(Pictures with circuit source files)
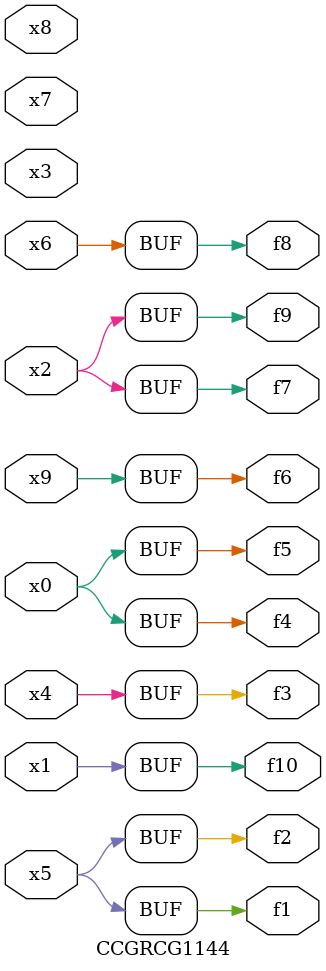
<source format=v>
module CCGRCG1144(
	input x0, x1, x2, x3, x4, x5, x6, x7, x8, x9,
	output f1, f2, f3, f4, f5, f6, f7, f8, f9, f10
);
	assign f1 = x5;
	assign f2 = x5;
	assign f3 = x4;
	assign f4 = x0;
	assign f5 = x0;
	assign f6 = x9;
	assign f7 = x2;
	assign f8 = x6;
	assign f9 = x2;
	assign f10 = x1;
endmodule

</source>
* * *
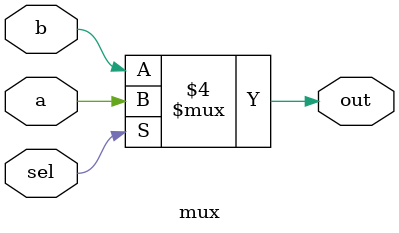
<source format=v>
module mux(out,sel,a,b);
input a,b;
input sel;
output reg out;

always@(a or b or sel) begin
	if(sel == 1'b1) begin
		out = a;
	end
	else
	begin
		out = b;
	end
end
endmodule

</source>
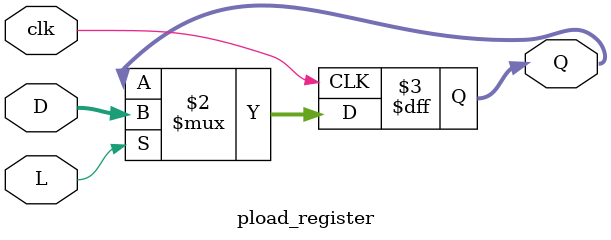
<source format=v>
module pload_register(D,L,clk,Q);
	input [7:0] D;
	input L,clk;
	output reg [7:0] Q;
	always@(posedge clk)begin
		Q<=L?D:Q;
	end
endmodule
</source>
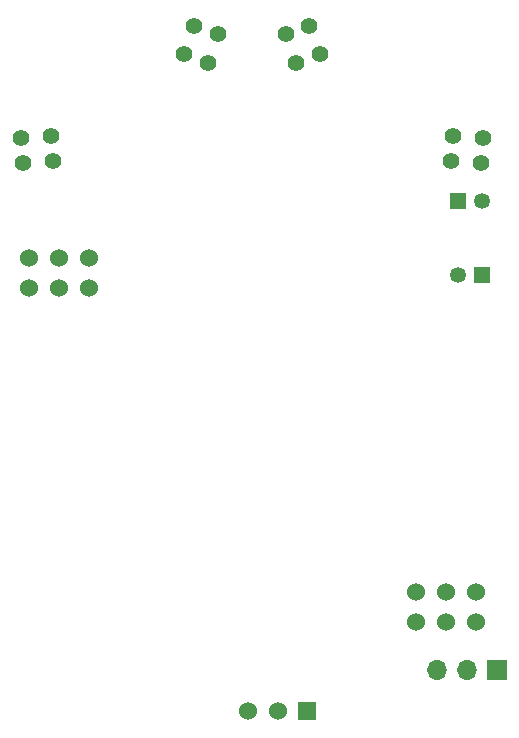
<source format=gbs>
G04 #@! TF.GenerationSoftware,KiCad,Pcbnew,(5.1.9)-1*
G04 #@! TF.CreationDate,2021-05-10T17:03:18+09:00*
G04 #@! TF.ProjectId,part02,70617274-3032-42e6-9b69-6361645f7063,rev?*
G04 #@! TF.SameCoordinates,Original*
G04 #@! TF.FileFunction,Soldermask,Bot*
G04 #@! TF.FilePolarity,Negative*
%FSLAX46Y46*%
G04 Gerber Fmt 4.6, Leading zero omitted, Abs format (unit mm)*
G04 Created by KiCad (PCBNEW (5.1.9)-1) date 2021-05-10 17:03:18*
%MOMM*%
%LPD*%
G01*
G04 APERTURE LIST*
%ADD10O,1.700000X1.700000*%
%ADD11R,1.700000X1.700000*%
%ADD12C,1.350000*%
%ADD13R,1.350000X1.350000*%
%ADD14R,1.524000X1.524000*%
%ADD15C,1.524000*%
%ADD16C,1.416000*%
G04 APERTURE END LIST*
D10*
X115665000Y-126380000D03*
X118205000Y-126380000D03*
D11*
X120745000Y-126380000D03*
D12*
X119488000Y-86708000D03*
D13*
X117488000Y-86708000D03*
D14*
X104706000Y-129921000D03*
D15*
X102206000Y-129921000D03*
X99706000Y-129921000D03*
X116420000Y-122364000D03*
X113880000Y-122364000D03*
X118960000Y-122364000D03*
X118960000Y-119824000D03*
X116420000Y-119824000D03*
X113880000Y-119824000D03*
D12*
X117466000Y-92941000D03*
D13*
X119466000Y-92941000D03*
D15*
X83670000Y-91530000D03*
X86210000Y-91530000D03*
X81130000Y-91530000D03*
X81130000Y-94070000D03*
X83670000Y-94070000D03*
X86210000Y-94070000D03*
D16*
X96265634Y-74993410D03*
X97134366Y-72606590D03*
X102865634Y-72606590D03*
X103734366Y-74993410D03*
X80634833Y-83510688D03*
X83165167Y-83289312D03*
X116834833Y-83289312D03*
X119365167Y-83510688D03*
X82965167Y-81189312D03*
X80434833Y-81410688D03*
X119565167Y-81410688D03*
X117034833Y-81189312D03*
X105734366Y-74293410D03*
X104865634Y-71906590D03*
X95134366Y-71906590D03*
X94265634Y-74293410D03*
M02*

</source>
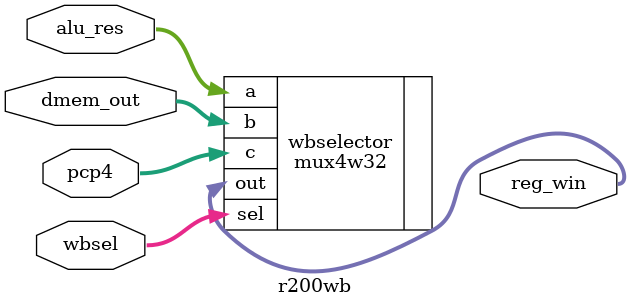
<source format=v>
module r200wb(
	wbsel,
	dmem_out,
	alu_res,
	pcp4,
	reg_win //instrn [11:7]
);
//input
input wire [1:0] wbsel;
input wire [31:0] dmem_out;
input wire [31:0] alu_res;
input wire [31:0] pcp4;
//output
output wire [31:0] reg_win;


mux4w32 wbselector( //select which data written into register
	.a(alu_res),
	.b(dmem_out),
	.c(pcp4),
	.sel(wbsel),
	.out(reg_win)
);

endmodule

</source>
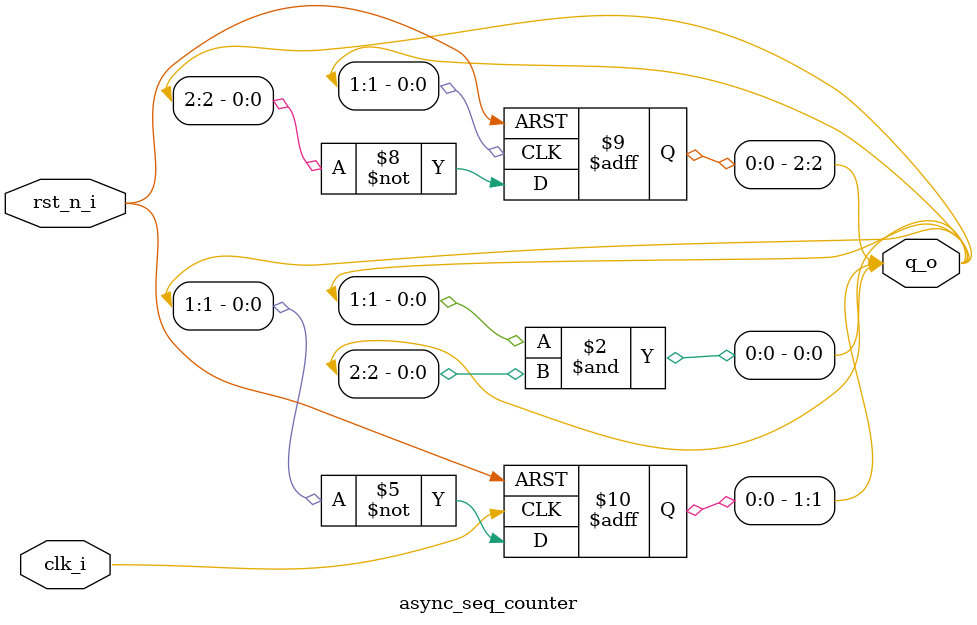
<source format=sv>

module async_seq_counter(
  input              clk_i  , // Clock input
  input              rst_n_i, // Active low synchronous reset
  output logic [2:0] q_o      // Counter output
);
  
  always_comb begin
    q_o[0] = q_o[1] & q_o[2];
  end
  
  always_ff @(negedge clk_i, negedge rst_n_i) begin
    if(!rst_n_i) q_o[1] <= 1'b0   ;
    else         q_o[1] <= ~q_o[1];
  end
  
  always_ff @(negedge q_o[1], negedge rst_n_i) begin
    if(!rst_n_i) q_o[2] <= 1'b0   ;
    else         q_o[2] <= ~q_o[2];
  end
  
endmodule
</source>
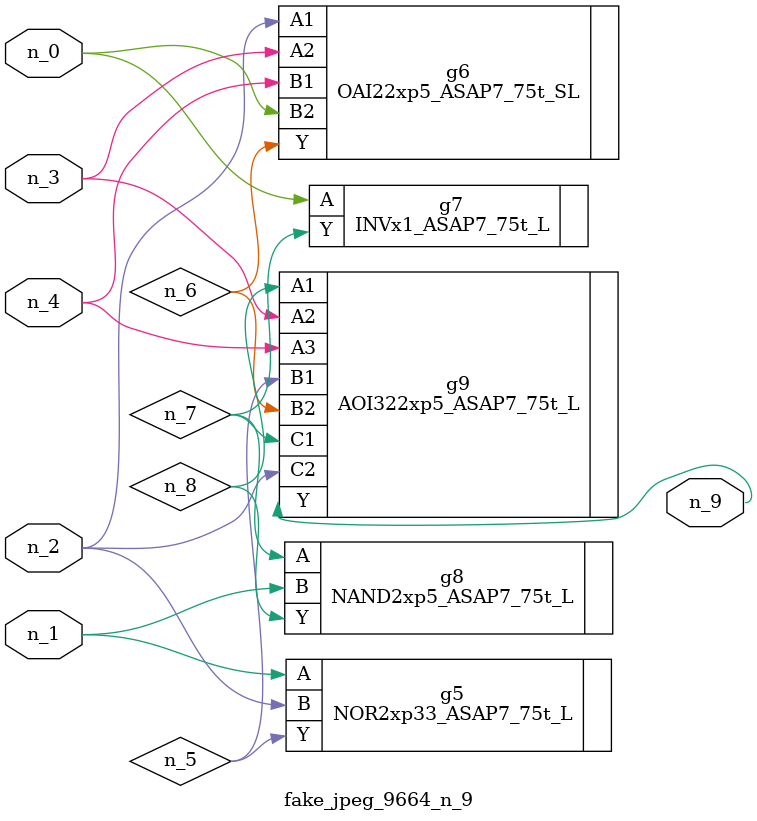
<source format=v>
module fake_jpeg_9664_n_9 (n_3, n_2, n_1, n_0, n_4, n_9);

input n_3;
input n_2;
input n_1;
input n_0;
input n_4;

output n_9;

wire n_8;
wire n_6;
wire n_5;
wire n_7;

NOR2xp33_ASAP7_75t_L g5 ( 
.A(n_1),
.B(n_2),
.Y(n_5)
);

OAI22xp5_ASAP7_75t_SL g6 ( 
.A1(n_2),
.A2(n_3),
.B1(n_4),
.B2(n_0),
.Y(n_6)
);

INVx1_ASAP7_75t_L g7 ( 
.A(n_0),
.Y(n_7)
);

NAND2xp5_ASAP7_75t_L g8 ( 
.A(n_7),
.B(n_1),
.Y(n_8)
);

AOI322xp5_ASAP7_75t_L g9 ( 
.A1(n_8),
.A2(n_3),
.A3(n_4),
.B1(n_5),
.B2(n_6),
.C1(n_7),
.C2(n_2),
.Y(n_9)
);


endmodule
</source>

• Exercise details
Return exactly the lines that appear in the data above between the line containing "output wire [31:0] reg_win;" and the line containing "low synchronous reset", both of which are included, and leave the pictures out.

• Response below
output wire [31:0] reg_win;


mux4w32 wbselector( //select which data written into register
	.a(alu_res),
	.b(dmem_out),
	.c(pcp4),
	.sel(wbsel),
	.out(reg_win)
);

endmodule

</source>
<source format=sv>

module async_seq_counter(
  input              clk_i  , // Clock input
  input              rst_n_i, // Active low synchronous reset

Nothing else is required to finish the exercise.